After lunch, we took a nap and then went snorkeling. We only saw one shark this time (a blacktip reef shark), but we did see several rays. The fish here are really different from what we saw in Hawaii. There we saw a lot less variety and more schools. Here, there’s tons of variety, and not much schooling (at least where we snorkeled). Once we got tired of snorkeling, we watched the sun set and had dinner. Island life is pretty nice.
Gladstone‘s not too bad. I imagined that it would be much smaller and not have anything in the way of restaurants. It was very hot though. We found a nice restaurant down the road from our hotel and had pizza, chips (fries), and wine.

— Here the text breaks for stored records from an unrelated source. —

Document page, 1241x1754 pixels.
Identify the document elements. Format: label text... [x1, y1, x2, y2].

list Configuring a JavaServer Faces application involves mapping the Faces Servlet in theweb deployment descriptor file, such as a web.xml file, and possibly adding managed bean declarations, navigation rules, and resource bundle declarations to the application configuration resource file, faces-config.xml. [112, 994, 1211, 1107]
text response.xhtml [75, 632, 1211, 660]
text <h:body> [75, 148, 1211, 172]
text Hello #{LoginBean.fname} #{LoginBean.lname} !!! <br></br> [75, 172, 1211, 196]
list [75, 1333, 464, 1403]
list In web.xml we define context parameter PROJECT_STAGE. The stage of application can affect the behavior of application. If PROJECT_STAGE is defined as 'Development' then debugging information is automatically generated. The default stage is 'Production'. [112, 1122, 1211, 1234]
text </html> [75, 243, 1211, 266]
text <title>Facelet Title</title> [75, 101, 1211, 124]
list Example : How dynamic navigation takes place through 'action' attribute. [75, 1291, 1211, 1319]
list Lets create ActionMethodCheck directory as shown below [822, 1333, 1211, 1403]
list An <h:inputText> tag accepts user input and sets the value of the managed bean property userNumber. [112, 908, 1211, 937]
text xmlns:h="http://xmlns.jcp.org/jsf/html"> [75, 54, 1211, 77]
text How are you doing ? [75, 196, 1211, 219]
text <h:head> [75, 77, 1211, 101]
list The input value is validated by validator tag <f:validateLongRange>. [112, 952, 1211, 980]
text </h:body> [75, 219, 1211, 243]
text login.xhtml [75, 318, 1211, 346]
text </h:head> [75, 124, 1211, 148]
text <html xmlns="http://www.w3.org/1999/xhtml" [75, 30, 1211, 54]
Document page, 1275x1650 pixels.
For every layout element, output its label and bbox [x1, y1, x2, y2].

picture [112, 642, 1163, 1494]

Yesterday, we took a helicopter to Heron Island. I thought it would be about as far from shore as Catalina, but it’s got to be twice that far at least. The flight was really cool. We didn’t go straight to the island, but instead flew over several other corral cays and reefs along the way as our pilot pointed out features.
After arriving, we got checked in, took a brief tour, and were shown our room (which is great). It’s not extravagant, but it has everything we need and is quite comfortable (although, A/C would be nice today). We had lunch and then registered for snorkeling.
We found our way down to “Shark Bay” on the far side of the island and waded in. The tide was coming in, and it was just getting deep enough to swim. After a few minutes, we saw our first ray, and then some sharks. Most of them weren’t very big — maybe 3-4 ft., but a couple might have been a little larger than that. I’m really not sure. It’s hard to judge sizes above or below water. It was a little weird to be swimming with sharks, but they left us alone, and we left them alone. We swam some more out to the coral and found some pretty cool fish. One was white with brown horizontal lines that would be good camoflage in those waters. After our swim, we got changed and walked around to take pictures and waited for the sun to set. Dinner is by reservation, ours was at 8:00 — not long after sunset.
After dinner, we headed out to the helipad for star watching. Unfortunately, it had been canceled due to the weather (it was a bit hazy). A few stars were visible, but the haze really scattered the moonlight and made it hard to see anything. We did manage to find a few turtles that had come ashore to lay eggs, but it was too dark to really see what was going on.